The Epic Comics colorized issues and the Topps Comics series have never been released in collected form.

Trade paperbacks
| Title | Publisher | Material collected | Publication date | ISBN |
| Cadillacs and Dinosaurs | Kitchen Sink Press | Death Rattle #8, Xenozoic Tales #1–4 | January 1, 1989 | 978-0878160709 |
| Dinosaur Shaman | Kitchen Sink Press | Xenozoic Tales #5–8 | October 28, 1990 | 978-0878161188 |
| Time in Overdrive | Kitchen Sink Press | Xenozoic Tales #9–12 | July 1, 1993 | 978-0878162147 |
| Xenozoic Tales Volume 1: After the End | Dark Horse | Death Rattle #8, Xenozoic Tales #1–7 | April 30, 2003 | 978-1569716908 |
| Xenozoic Tales Volume 2: The New World | Dark Horse | Xenozoic Tales #8–14 | June 11, 2003 | 978-1569716915 |
| Xenozoic | Flesk Publications | Death Rattle #8, Xenozoic Tales #1–14 | August 1, 2013 | 978-1933865317 |
| Xenozoic Tales: Artists Edition | IDW | Xenozoic Tales #9–14 | July 2013 | 978-1613776933 |

== Awards ==
Mark Schultz has won five Harvey Awards for his work on Xenozoic Tales.
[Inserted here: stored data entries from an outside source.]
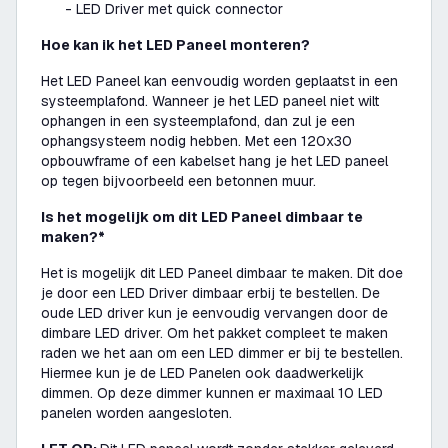
- LED Driver met quick connector
Hoe kan ik het LED Paneel monteren?
Het LED Paneel kan eenvoudig worden geplaatst in een
systeemplafond. Wanneer je het LED paneel niet wilt
ophangen in een systeemplafond, dan zul je een
ophangsysteem nodig hebben. Met een 120x30
opbouwframe of een kabelset hang je het LED paneel
op tegen bijvoorbeeld een betonnen muur.
Is het mogelijk om dit LED Paneel dimbaar te
maken?*
Het is mogelijk dit LED Paneel dimbaar te maken. Dit doe
je door een LED Driver dimbaar erbij te bestellen. De
oude LED driver kun je eenvoudig vervangen door de
dimbare LED driver. Om het pakket compleet te maken
raden we het aan om een LED dimmer er bij te bestellen.
Hiermee kun je de LED Panelen ook daadwerkelijk
dimmen. Op deze dimmer kunnen er maximaal 10 LED
panelen worden aangesloten.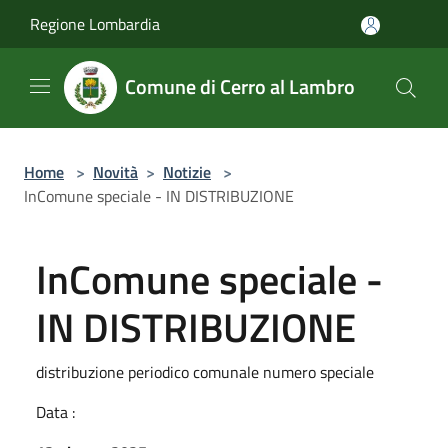
Salta al contenuto principale
Regione Lombardia
Comune di Cerro al Lambro
Home
>
Novità
>
Notizie
>
InComune speciale - IN DISTRIBUZIONE
InComune speciale -
IN DISTRIBUZIONE
distribuzione periodico comunale numero speciale
Data :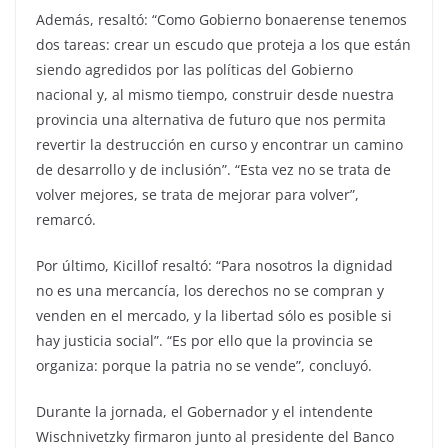
Además, resaltó: “Como Gobierno bonaerense tenemos
dos tareas: crear un escudo que proteja a los que están
siendo agredidos por las políticas del Gobierno
nacional y, al mismo tiempo, construir desde nuestra
provincia una alternativa de futuro que nos permita
revertir la destrucción en curso y encontrar un camino
de desarrollo y de inclusión”. “Esta vez no se trata de
volver mejores, se trata de mejorar para volver”,
remarcó.
Por último, Kicillof resaltó: “Para nosotros la dignidad
no es una mercancía, los derechos no se compran y
venden en el mercado, y la libertad sólo es posible si
hay justicia social”. “Es por ello que la provincia se
organiza: porque la patria no se vende”, concluyó.
Durante la jornada, el Gobernador y el intendente
Wischnivetzky firmaron junto al presidente del Banco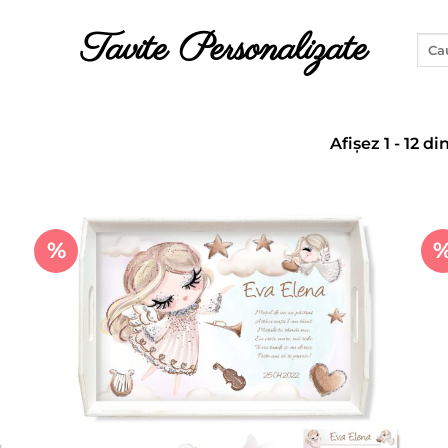
Tavite Personalizate
Caut
după
Afișez 1 - 12 d
%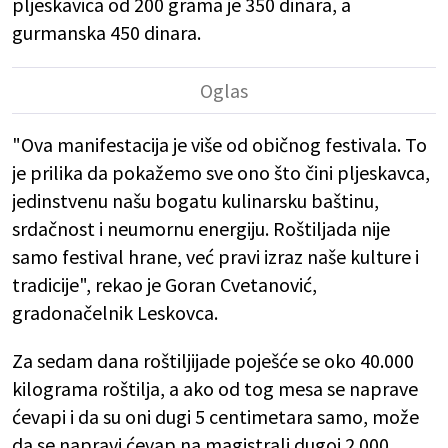
pljeskavica od 200 grama je 350 dinara, a
gurmanska 450 dinara.
"Ova manifestacija je više od običnog festivala. To
je prilika da pokažemo sve ono što čini pljeskavca,
jedinstvenu našu bogatu kulinarsku baštinu,
srdačnost i neumornu energiju. Roštiljada nije
samo festival hrane, već pravi izraz naše kulture i
tradicije", rekao je Goran Cvetanović,
gradonačelnik Leskovca.
Za sedam dana roštiljijade poješće se oko 40.000
kilograma roštilja, a ako od tog mesa se naprave
ćevapi i da su oni dugi 5 centimetara samo, može
da se napravi ćevap na magistrali dugoj 2.000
He won three times for Best Artist or Penciller (1990, 1992, 1993), once for Best Inker (1997), and once for Best Single Issue or Story (Xenozoic Tales #11, 1992).

Xenozoic Tales also received two Eisner Awards: one for Best Short Story (Xenozoic Tales #12 "Two Cities" 1992) and one for Best Black-and-White Series (1991).